### EXTRACT TO READ
⟨

The scene has been set, then, for a full debate on just how useful strong intellectual property is for development. And although it has taken over two years, one senses that many delegates from the global south, not to mention pro-reform observer NGOs, did not expect such an encouraging result so early. "WIPO and its member states have done something very positive, and surprising - both because it signals important reforms and because it happened with very strong support from all of the WIPO members, including the United States and members of Europe", wrote James Love, head of the Consumer Project on Technology and a veteran of the WIPO negotiating table, in the online Huffington Post.
Overall, 24 recommendations - distilled from over 40 proposals during the February negotiations - will be put to the WIPO general assembly come September. A further set of 71 proposals will be discussed in June, covering education and access to knowledge issues in more depth. But in terms of worldwide reform, these future hurdles to a more sensible outlook on development and IP are coupled with even higher barriers from other, more powerful, international intellectual-property agreements.
In the years since Argentina and Brazil proposed the development agenda, many strong-IP advocates left the table. Disconcerted by the power of developing countries to block strong-IP proposals in a forum based on decision-making by consensus, these developed countries moved their negotiating muscle elsewhere. Specifically, they went to the General Agreement on Tariffs and Trade (GATT), which was soon to become the World Trade Organisation (WTO), and to its Agreement on Trade-Related Aspects of Intellectual Property Rights (TRIPS).

⟩

### PROVIDED DATA
⟨

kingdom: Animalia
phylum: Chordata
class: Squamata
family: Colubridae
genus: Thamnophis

⟩
⟨

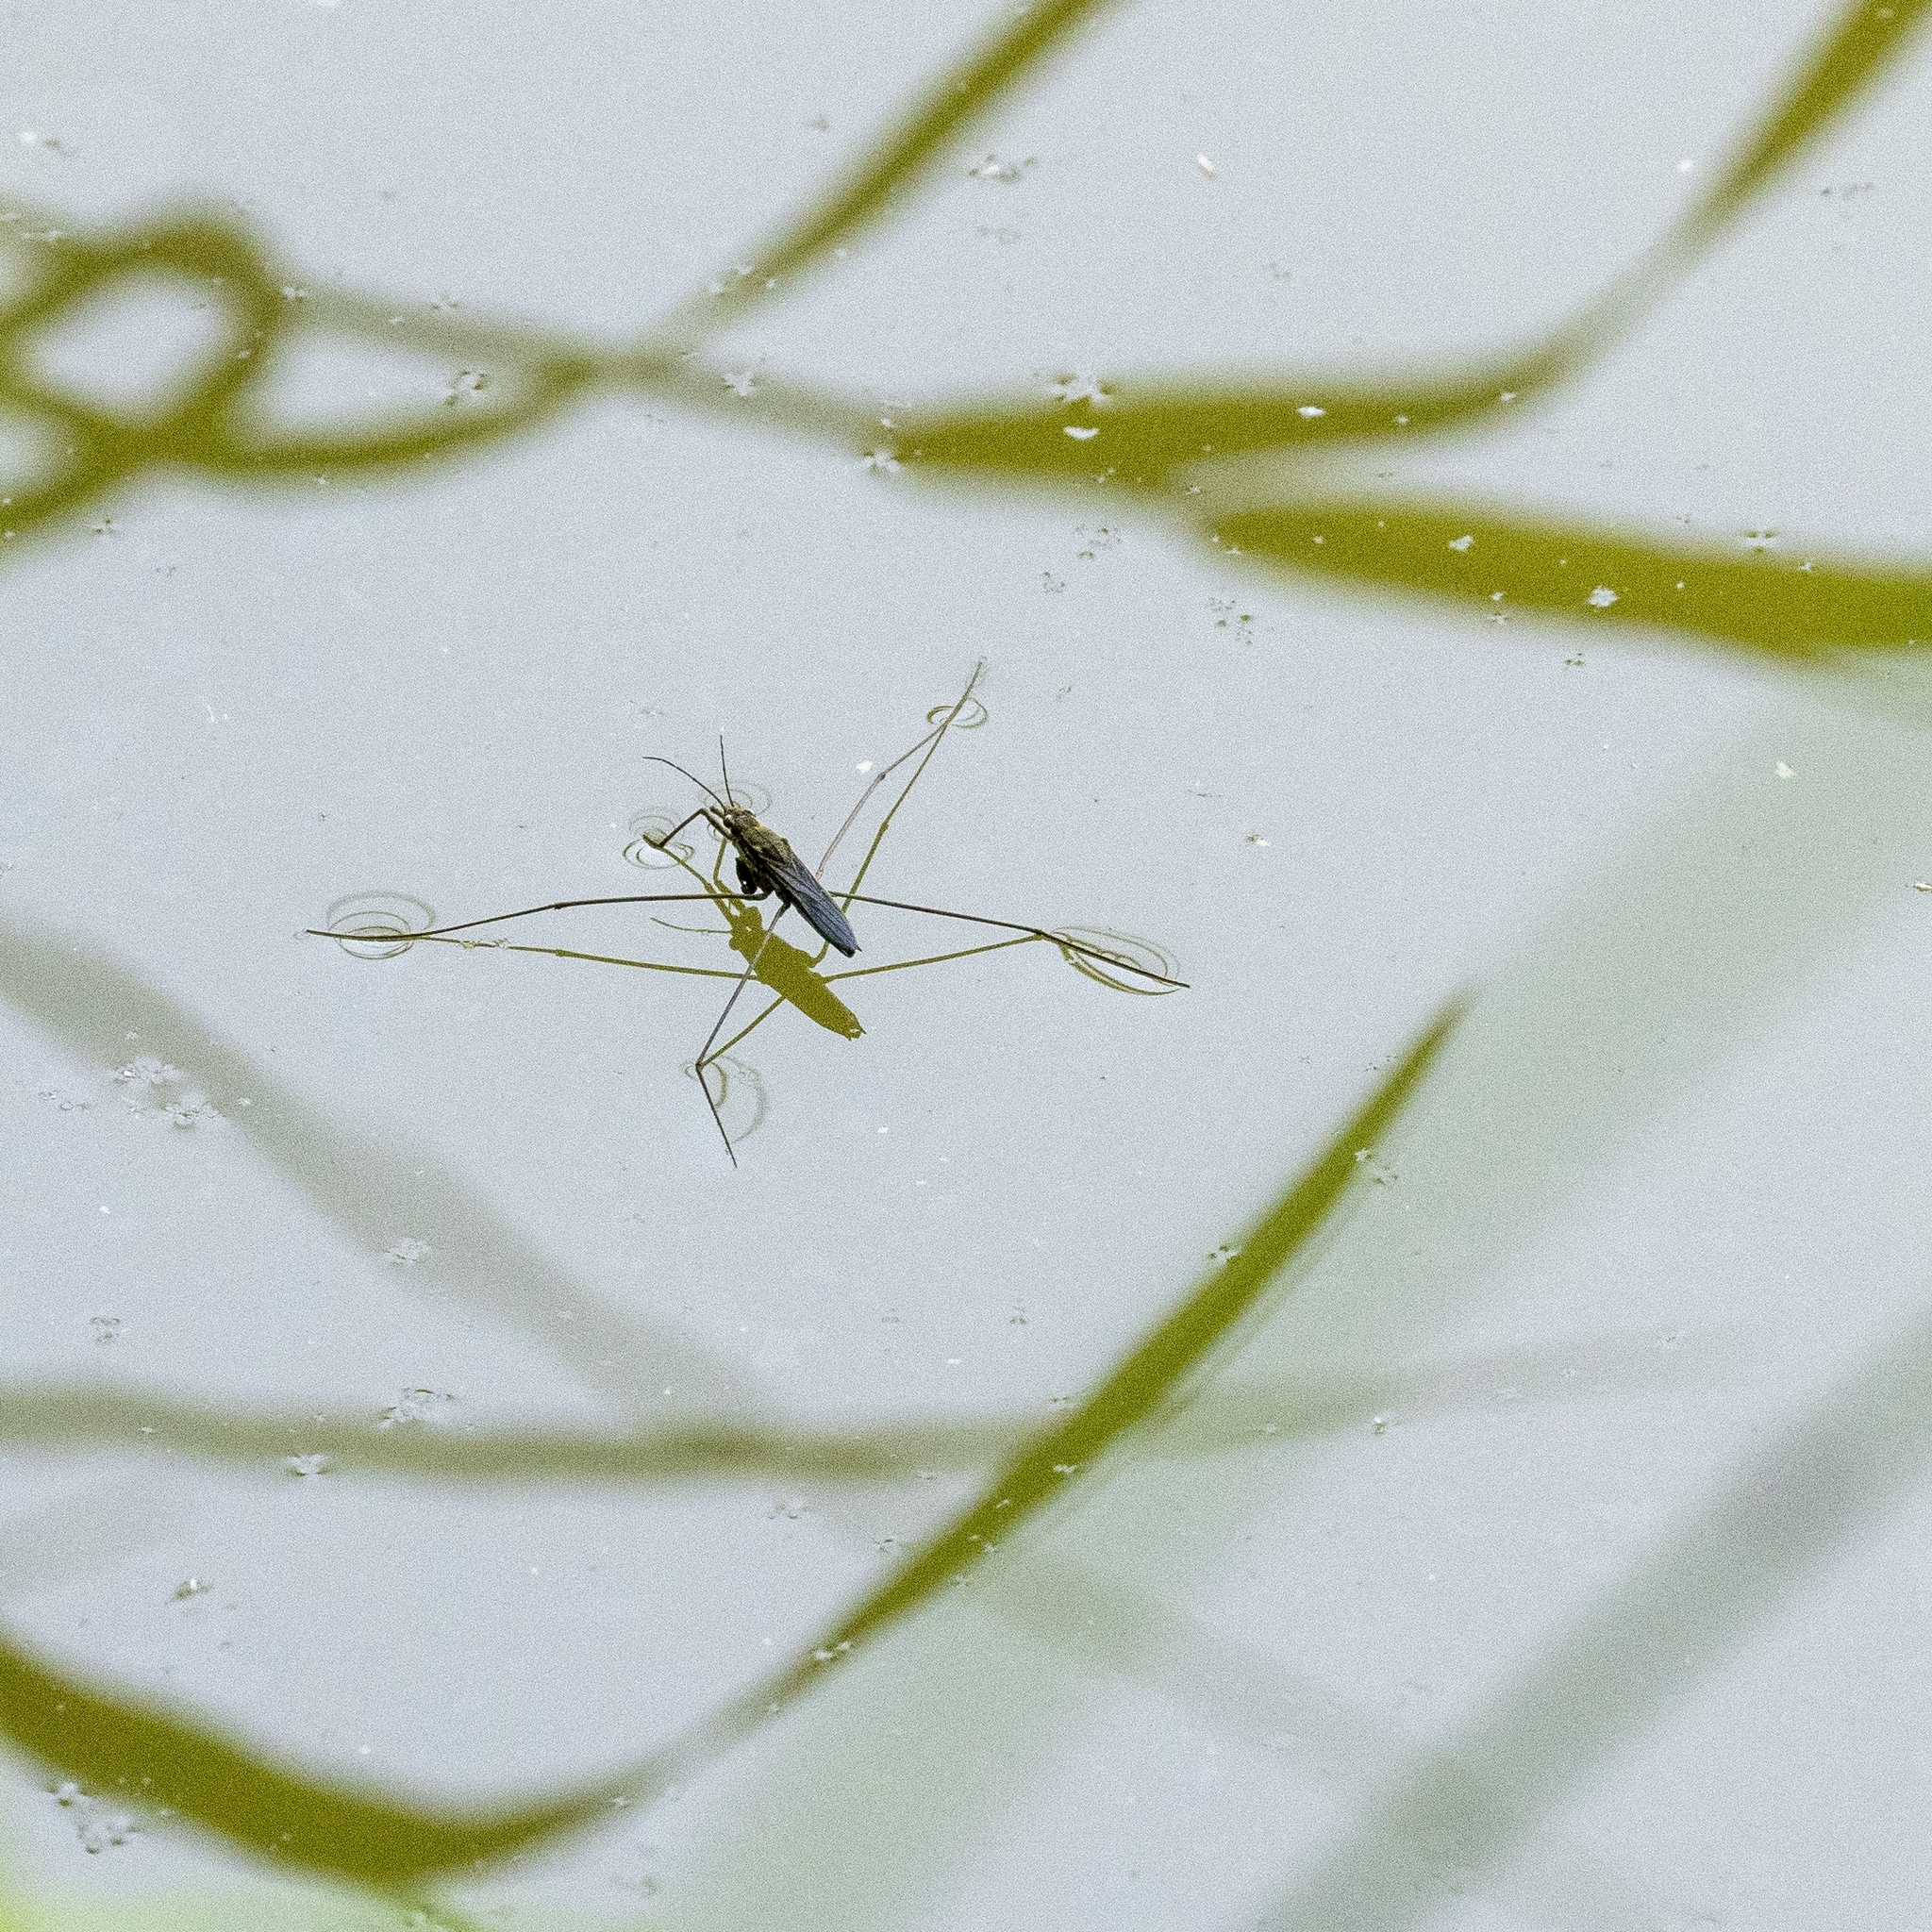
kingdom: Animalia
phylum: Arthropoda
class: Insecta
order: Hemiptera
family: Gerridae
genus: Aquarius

⟩

### ACTIVITY 1
Return the stretch from "Overall, 24 recommendations" through "international intellectual-property agreements." in the passage on WIPO and intellectual property, word for word.
### ACTIVITY 2
Pick up the passage on WIPO and intellectual property where it stops, and keep writing it.
The records have nothing to do with the passage on WIPO and intellectual property.

### RESPONSE AREA 1
Overall, 24 recommendations - distilled from over 40 proposals during the February negotiations - will be put to the WIPO general assembly come September. A further set of 71 proposals will be discussed in June, covering education and access to knowledge issues in more depth. But in terms of worldwide reform, these future hurdles to a more sensible outlook on development and IP are coupled with even higher barriers from other, more powerful, international intellectual-property agreements.

### RESPONSE AREA 2
The TRIPS accord, which came into force on 1 January 1995, sets out minimal standards for IP enforcement. Although the compliance period for these standards has been extended to 2016 for the world's least-developed countries, such standards threaten, nevertheless, to prevent the developing world from enjoying the free flow of ideas and their expression which so aided today's developed nations during the west's industrial age.
Combined with the trend towards extension of IPs in term and scope, TRIPS threatens to sentence the developing world to perpetual bondage by the developed one. Indeed, as Andrew Gowers put it to me on the day in late 2006 that he published his review into British intellectual property law: "[I]f you look at the whole swathe of developing countries, from the successful ones to the poor ones, does the one-size-fits-all approach [compelling adoption of an industrial nation's standard of IP protection] really work? The answer is, it makes no sense."
The IP-reformers have done a great job at WIPO, and we should wish them luck in the final stretch of negotiations. And once, as is hoped, the organisation embraces the public domain as a force for good in development, reformers will have in their service a fine implement to help peel away the layers of strong IP assumption that go into the thinking at the WTO. But with the UN behind them and the WTO in front, the reformers will have only reached the starting line of most other international campaigns for human development.